Unicode UTF-8

UTF-8

The UTF-8 format is the most common encoding format for Unicode characters. A UTF-8 encoded character requires variable 1 to 4 bytes. UTF-8 is optimized for the storage of ASCII characters. In the ASCII range with values from 0 to 127 in UTF-8 encoding, only one byte per character is used, the value of this byte is the same value as in the ASCII encoding. Therefore, the UTF-8 encoding is especially suitable for texts that consist mainly of ASCII or ANSI characters and contain only a few other characters, as it is the case for example in English or texts of most European languages.

While the first 128 characters (ASCII) need a byte for encoding, the next 1920 characters need two bytes. These characters are Latin characters with diacritical marks such as the German umlauts (Ä, Ö..), or Greek and Cyrillic letters. Four bytes are used only for rarely used characters, such as unusual Chinese, Japanese and Korean characters.

Usage

Especially in the Internet and in the areas of data transmission, UTF-8 encoding has become increasingly important in recent years. This development was supported by the World Wide Web Consortium, which recommends UTF-8 as the default encoding for XML and HTML, or the Internet Engineering Task Force, which requires all new Internet protocols to support UTF-8. Currently, over 97% of all Internet pages are UTF-8 encoded, making UTF-8 the most widespread encoding on the web. Named characters (HTML entities), which used to be very widespread, are also disappearing more and more from the source texts of Internet pages and are being replaced by UTF-8 encoded characters today.

In contrast, UTF-8 is used less frequently within programs. For example, Windows uses UTF-16 internally.

Advantages and Disadvantages

One of the main advantages of UTF-8 is the low memory requirement of the preferred characters. When storing an English text that only consists of the characters A-Z, a-z, 0-9 and common punctuation marks, UTF-8 requires half as much storage space as UTF-16 and even only a quarter of the storage space of UTF-32. UTF-8 manages with only one byte for these characters, while UTF-32 always requires four bytes per character and UTF-16 at least two bytes.
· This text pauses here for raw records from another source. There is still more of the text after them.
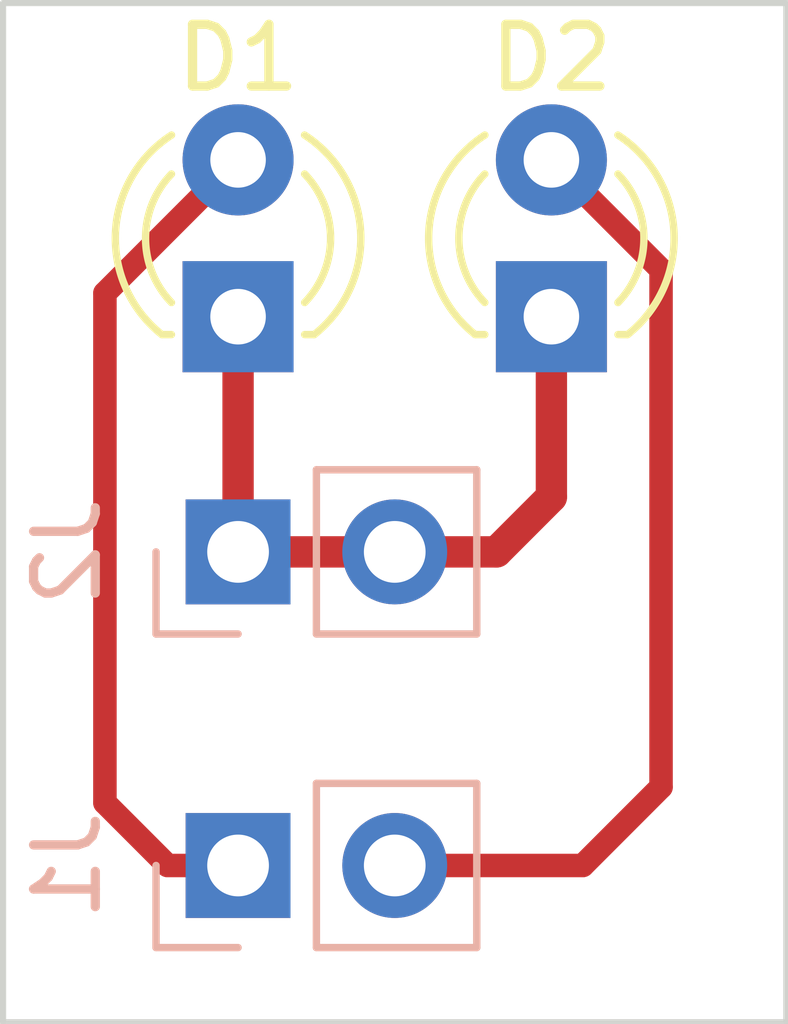
<source format=kicad_pcb>
(kicad_pcb (version 20221018) (generator pcbnew)

  (general
    (thickness 1.6)
  )

  (paper "A4")
  (layers
    (0 "F.Cu" signal)
    (31 "B.Cu" signal)
    (32 "B.Adhes" user "B.Adhesive")
    (33 "F.Adhes" user "F.Adhesive")
    (34 "B.Paste" user)
    (35 "F.Paste" user)
    (36 "B.SilkS" user "B.Silkscreen")
    (37 "F.SilkS" user "F.Silkscreen")
    (38 "B.Mask" user)
    (39 "F.Mask" user)
    (40 "Dwgs.User" user "User.Drawings")
    (41 "Cmts.User" user "User.Comments")
    (42 "Eco1.User" user "User.Eco1")
    (43 "Eco2.User" user "User.Eco2")
    (44 "Edge.Cuts" user)
    (45 "Margin" user)
    (46 "B.CrtYd" user "B.Courtyard")
    (47 "F.CrtYd" user "F.Courtyard")
    (48 "B.Fab" user)
    (49 "F.Fab" user)
    (50 "User.1" user)
    (51 "User.2" user)
    (52 "User.3" user)
    (53 "User.4" user)
    (54 "User.5" user)
    (55 "User.6" user)
    (56 "User.7" user)
    (57 "User.8" user)
    (58 "User.9" user)
  )

  (setup
    (pad_to_mask_clearance 0)
    (pcbplotparams
      (layerselection 0x00010fc_ffffffff)
      (plot_on_all_layers_selection 0x0000000_00000000)
      (disableapertmacros false)
      (usegerberextensions false)
      (usegerberattributes true)
      (usegerberadvancedattributes true)
      (creategerberjobfile true)
      (dashed_line_dash_ratio 12.000000)
      (dashed_line_gap_ratio 3.000000)
      (svgprecision 4)
      (plotframeref false)
      (viasonmask false)
      (mode 1)
      (useauxorigin false)
      (hpglpennumber 1)
      (hpglpenspeed 20)
      (hpglpendiameter 15.000000)
      (dxfpolygonmode true)
      (dxfimperialunits true)
      (dxfusepcbnewfont true)
      (psnegative false)
      (psa4output false)
      (plotreference true)
      (plotvalue true)
      (plotinvisibletext false)
      (sketchpadsonfab false)
      (subtractmaskfromsilk false)
      (outputformat 1)
      (mirror false)
      (drillshape 1)
      (scaleselection 1)
      (outputdirectory "")
    )
  )

  (net 0 "")
  (net 1 "GND")
  (net 2 "Net-(D1-A)")
  (net 3 "Net-(D2-A)")

  (footprint "LED_THT:LED_D3.0mm" (layer "F.Cu") (at 132.08 87.63 90))

  (footprint "LED_THT:LED_D3.0mm" (layer "F.Cu") (at 137.16 87.63 90))

  (footprint "Connector_PinSocket_2.54mm:PinSocket_1x02_P2.54mm_Vertical" (layer "B.Cu") (at 132.08 91.44 -90))

  (footprint "Connector_PinSocket_2.54mm:PinSocket_1x02_P2.54mm_Vertical" (layer "B.Cu") (at 132.08 96.52 -90))

  (gr_line (start 128.27 99.06) (end 128.27 82.55)
    (stroke (width 0.1) (type default)) (layer "Edge.Cuts") (tstamp 2b059bd0-074c-4c78-bb23-b45e7a4090b1))
  (gr_line (start 140.97 82.55) (end 140.97 99.06)
    (stroke (width 0.1) (type default)) (layer "Edge.Cuts") (tstamp 7c49970e-444d-4225-8315-3655ee1f8063))
  (gr_line (start 128.27 82.55) (end 140.97 82.55)
    (stroke (width 0.1) (type default)) (layer "Edge.Cuts") (tstamp 8c1bf1b5-b8c4-4622-9800-13bb01fc7e14))
  (gr_line (start 140.97 99.06) (end 128.27 99.06)
    (stroke (width 0.1) (type default)) (layer "Edge.Cuts") (tstamp a5367ece-f3cb-4b02-9c63-167c65fac51c))

  (segment (start 132.08 91.44) (end 134.62 91.44) (width 0.508) (layer "F.Cu") (net 1) (tstamp 894b78b3-13a2-4053-b2ba-0cbde7ba132f))
  (segment (start 137.16 90.551) (end 137.16 87.63) (width 0.508) (layer "F.Cu") (net 1) (tstamp 9e5743ce-00dd-4b8d-8eba-89298e6fde5f))
  (segment (start 136.271 91.44) (end 137.16 90.551) (width 0.508) (layer "F.Cu") (net 1) (tstamp a2fb7d31-5604-43a4-8c4c-f23a7b154a6b))
  (segment (start 134.62 91.44) (end 136.271 91.44) (width 0.508) (layer "F.Cu") (net 1) (tstamp b421389f-bfcf-49c8-a39b-9205b6389b99))
  (segment (start 132.08 87.63) (end 132.08 91.44) (width 0.508) (layer "F.Cu") (net 1) (tstamp f785acdf-b57b-43f9-9082-624910f78653))
  (segment (start 129.921 95.504) (end 129.921 87.249) (width 0.381) (layer "F.Cu") (net 2) (tstamp 2ca53b19-33fd-4f41-9ef3-44caa2277e26))
  (segment (start 130.937 96.52) (end 129.921 95.504) (width 0.381) (layer "F.Cu") (net 2) (tstamp 458953bd-e73d-4207-adde-622a129643a1))
  (segment (start 129.921 87.249) (end 132.08 85.09) (width 0.381) (layer "F.Cu") (net 2) (tstamp 8bab6a2f-d50d-4f58-ae00-c04398fd938c))
  (segment (start 132.08 96.52) (end 130.937 96.52) (width 0.381) (layer "F.Cu") (net 2) (tstamp c1e684ba-2af9-4af4-9bcb-dc4e89e00858))
  (segment (start 137.668 96.52) (end 138.938 95.25) (width 0.381) (layer "F.Cu") (net 3) (tstamp 4f6b8935-6405-4a58-93b4-cf9fbc95c6a6))
  (segment (start 138.938 95.25) (end 138.938 86.868) (width 0.381) (layer "F.Cu") (net 3) (tstamp 70b940db-9c00-4abf-8e38-1bd372b4640e))
  (segment (start 138.938 86.868) (end 137.16 85.09) (width 0.381) (layer "F.Cu") (net 3) (tstamp 865b9854-436b-4ac8-a934-443e52c58957))
  (segment (start 134.62 96.52) (end 137.668 96.52) (width 0.381) (layer "F.Cu") (net 3) (tstamp f29380d4-6e6d-4038-abfb-2f43ed16c565))

)

</source>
Nevertheless, all characters can be mapped with UTF-8, which is not possible with other encodings such as ASCII or ANSI, which also only require one byte for their characters.

A disadvantage of UTF-8 is the larger size when many of the non-preferred characters are used, that are characters that requires 3 or 4 bytes. In such cases, other encodings would be more space-efficient.

Another disadvantage is that due to the variable number of bytes per character, it is not easy to access a specific character in the text, nor is the length of a UTF-8 encoded text easy to determine. In both cases, all bytes must first be gone through and interpreted individually. In encodings such as UTF-32 this is much easier: Because each character has exactly 4 bytes, the length of a text can be determined directly based on the number of bytes (bytes / 4) and it is also possible to directly jump to the nth character in the text without knowing the text because the starting byte position is automatically obtainable from four times the character position.

Byte Order Mark

The Byte Order Mark (BOM) from UTF-8 is the sequence of bytes EF BB BF, which can appear as the characters ï»¿ if the appropriate program can not deal with UTF-8. The problem of the byte order do not arises in UTF-8 encoding, but it is better to use a BOM, to characterize which coding is used. However, a reliable differentiation is not unique to 100 percent, because of course in the ANSI format also strings like ï»¿ are allowed and could happen in theory at least at the beginning of a file.